Malaysia Baptist Theological Seminary (MBTS) is a denominational seminary affiliated with the Malaysia Baptist Convention. It is located in Batu Ferringhi, Penang, Malaysia. Established in 1954, MBTS is accredited by the Asia Theological Association (ATA).

==Brief history==

MBTS was established in 1954 by missionaries from the Southern Baptist Convention to train those who can testify to a call to full-time work in a local church.

==Organization==

MBTS is governed by the Seminary Board of the Malaysia Baptist Convention.

==Programs==

MBTS offers academic programs leading to the awarding of the following qualifications:

===Certificates and diplomas===

- Certificate in Christian Counseling
 This certificate program requires the completion of 10 credits and is offered on a part time basis.

- Certificate of Marriage and Family Studies
 This certificate program requires the completion of 10 credits and is offered on a part time basis.

- Diploma in Christian Counseling
 This diploma program requires the completion of 24 credits and is offered on a part time basis.

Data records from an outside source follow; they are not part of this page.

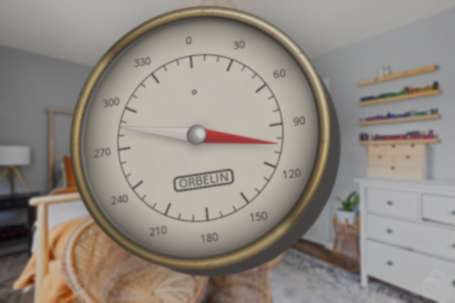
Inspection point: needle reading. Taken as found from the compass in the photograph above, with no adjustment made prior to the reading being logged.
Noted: 105 °
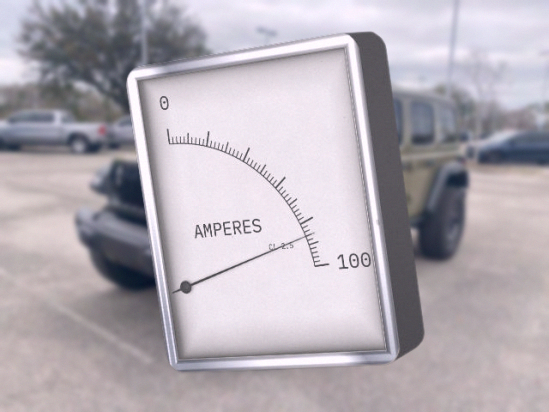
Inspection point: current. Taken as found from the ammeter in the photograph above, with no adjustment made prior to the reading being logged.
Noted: 86 A
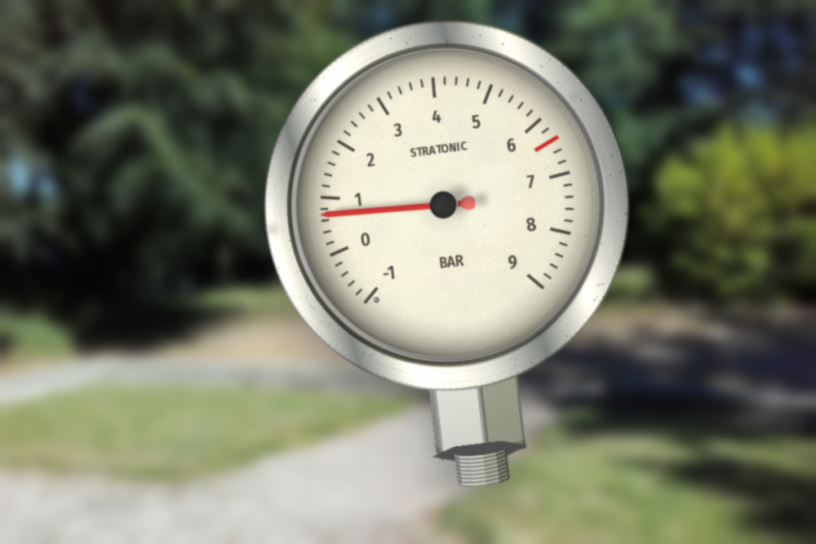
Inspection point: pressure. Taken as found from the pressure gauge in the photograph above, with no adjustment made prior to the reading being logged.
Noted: 0.7 bar
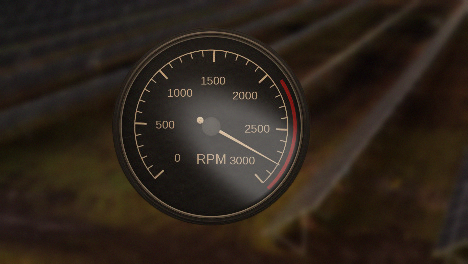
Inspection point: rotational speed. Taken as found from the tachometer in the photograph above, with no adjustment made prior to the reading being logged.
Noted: 2800 rpm
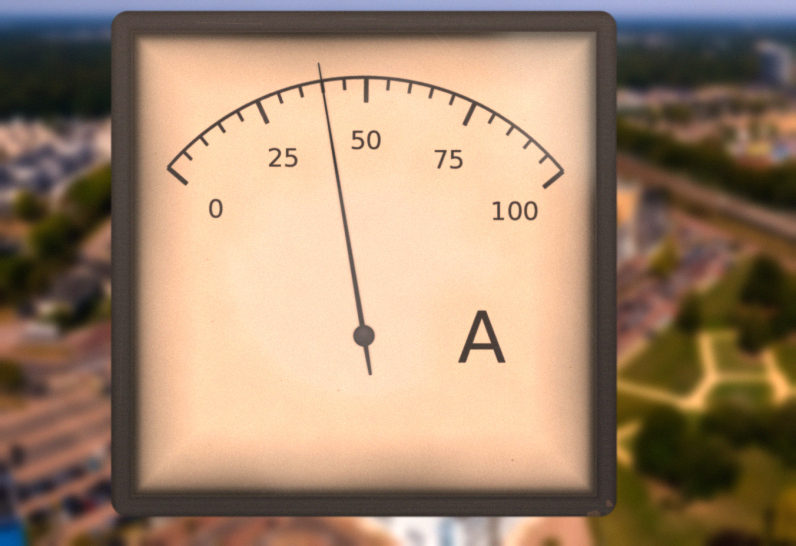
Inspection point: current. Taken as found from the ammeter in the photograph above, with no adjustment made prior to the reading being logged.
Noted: 40 A
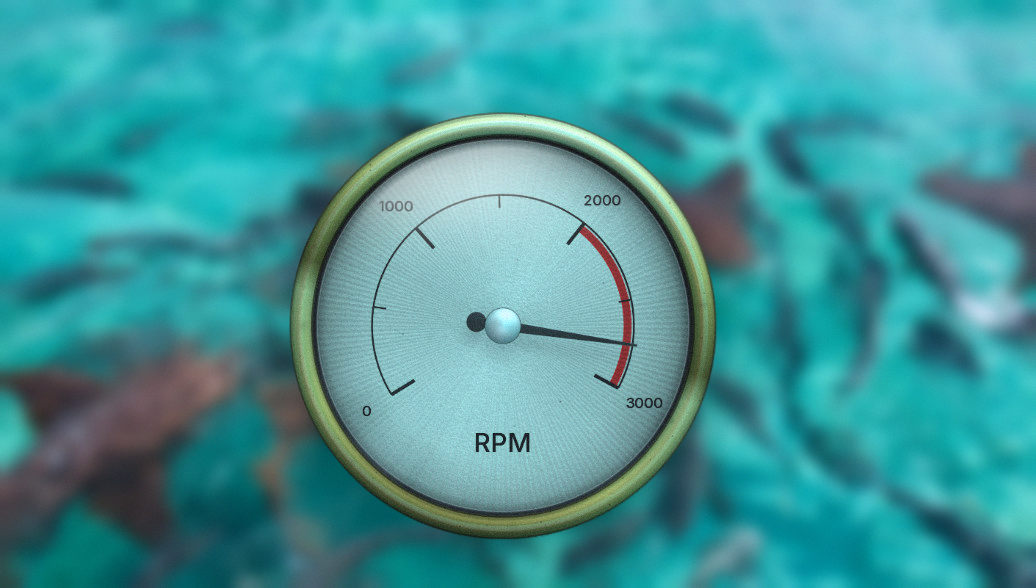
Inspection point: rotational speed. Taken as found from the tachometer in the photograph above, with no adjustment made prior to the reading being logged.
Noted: 2750 rpm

- Diploma in Early Childhood Christian Education
 This diploma program requires the completion of 20 credits and is offered on a part time basis.

- Diploma in Christian Studies
 This diploma program requires the completion of 72 credits.

- Diploma in Theology
 This diploma program requires the completion of 141 credits and is offered in Malay, English, and Chinese.

===Undergraduate===

- Bachelor of Theology
 This degree program requires the completion of 154 credits and is offered in Malay, and English.

===Postgraduate===

- Graduate Diploma in Christian Counseling
 This graduate diploma program requires the completion of 24 credits.

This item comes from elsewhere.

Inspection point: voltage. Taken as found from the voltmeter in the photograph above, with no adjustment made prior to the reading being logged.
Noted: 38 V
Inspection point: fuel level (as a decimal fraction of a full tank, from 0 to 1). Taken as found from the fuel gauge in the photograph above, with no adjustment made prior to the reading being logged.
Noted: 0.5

- Graduate Diploma of Christian Studies
 This graduate diploma program requires the completion of 38 credits.

- Master in Christian Studies
 This degree program requires the completion of 72 credits.

- Master of Ministry
- Master of Divinity
 This degree program requires the completion of 119 credits.

- Master of Arts in Mission
 This degree program requires the completion of 40 credits and is conducted in partnership with the US Center for World Mission using the latter's World Christian Foundations study program.

- Master of Arts
 This degree program is offered with the following majors:
- Pastoral Ministry
- Biblical Studies
- Holistic Child Development
- Christian Education
- Evangelism and Church Planting
- Missiology

- Master of Theology
 This degree program requires the completion of 36 credits and is offered with the following majors:
- Biblical Studies
- Missions

- Doctor of Ministry (Pastoral Leadership)
 This degree program requires the completion of 45 credits.

- Doctor of Missiology
 This degree program requires the completion of 45 credits.

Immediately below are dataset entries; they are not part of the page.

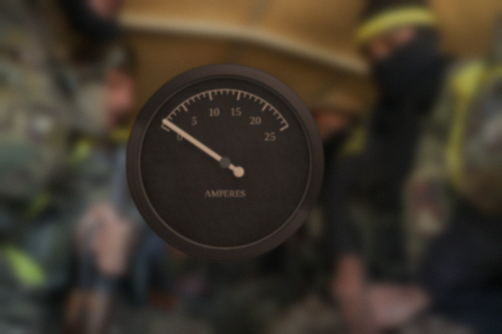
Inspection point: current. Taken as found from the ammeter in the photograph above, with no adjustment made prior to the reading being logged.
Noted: 1 A
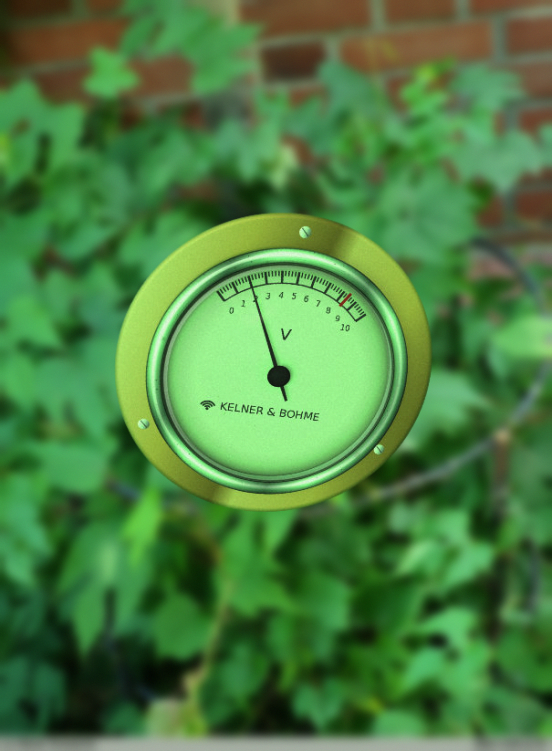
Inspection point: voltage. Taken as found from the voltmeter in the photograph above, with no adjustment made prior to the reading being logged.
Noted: 2 V
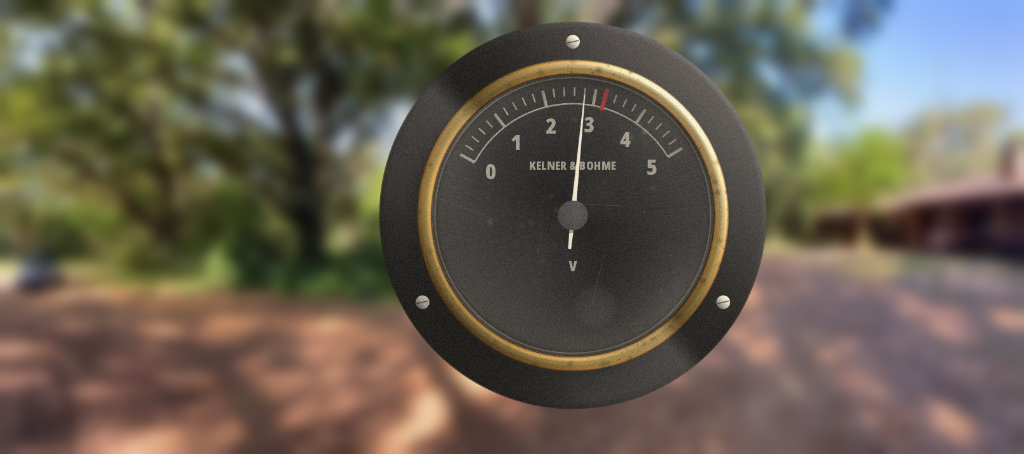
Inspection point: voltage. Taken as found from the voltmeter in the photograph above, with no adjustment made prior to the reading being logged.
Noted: 2.8 V
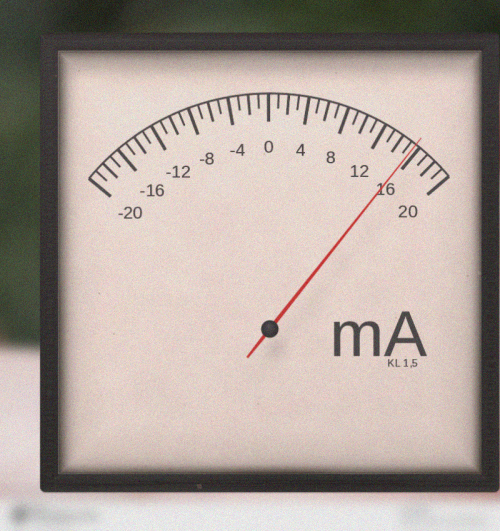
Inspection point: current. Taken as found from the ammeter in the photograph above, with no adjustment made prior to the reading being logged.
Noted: 15.5 mA
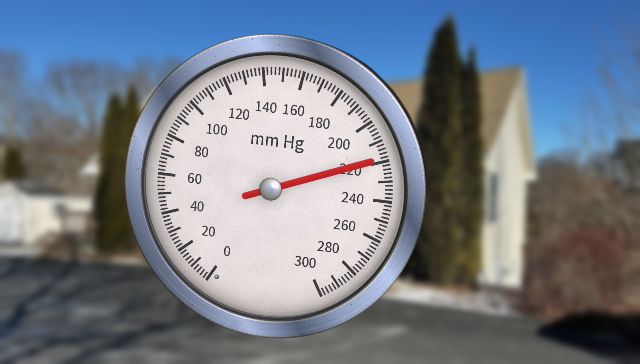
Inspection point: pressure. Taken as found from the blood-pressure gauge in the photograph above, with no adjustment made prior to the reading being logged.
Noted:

==Accreditation and affiliation==

The following programs offered by MBTS are accredited by the ATA:

- Diploma in Theology
- Bachelor of Theology
- Master in Christian Studies
- Master of Divinity
- Master of Art in Pastoral Studies
- Master of Art in Holistic Child Development
- Doctor of Ministry

MBTS is also a founder member of the Malaysian Association of Theological Schools which allows a certain number of credits in the undergraduate programs to be transferable among member schools.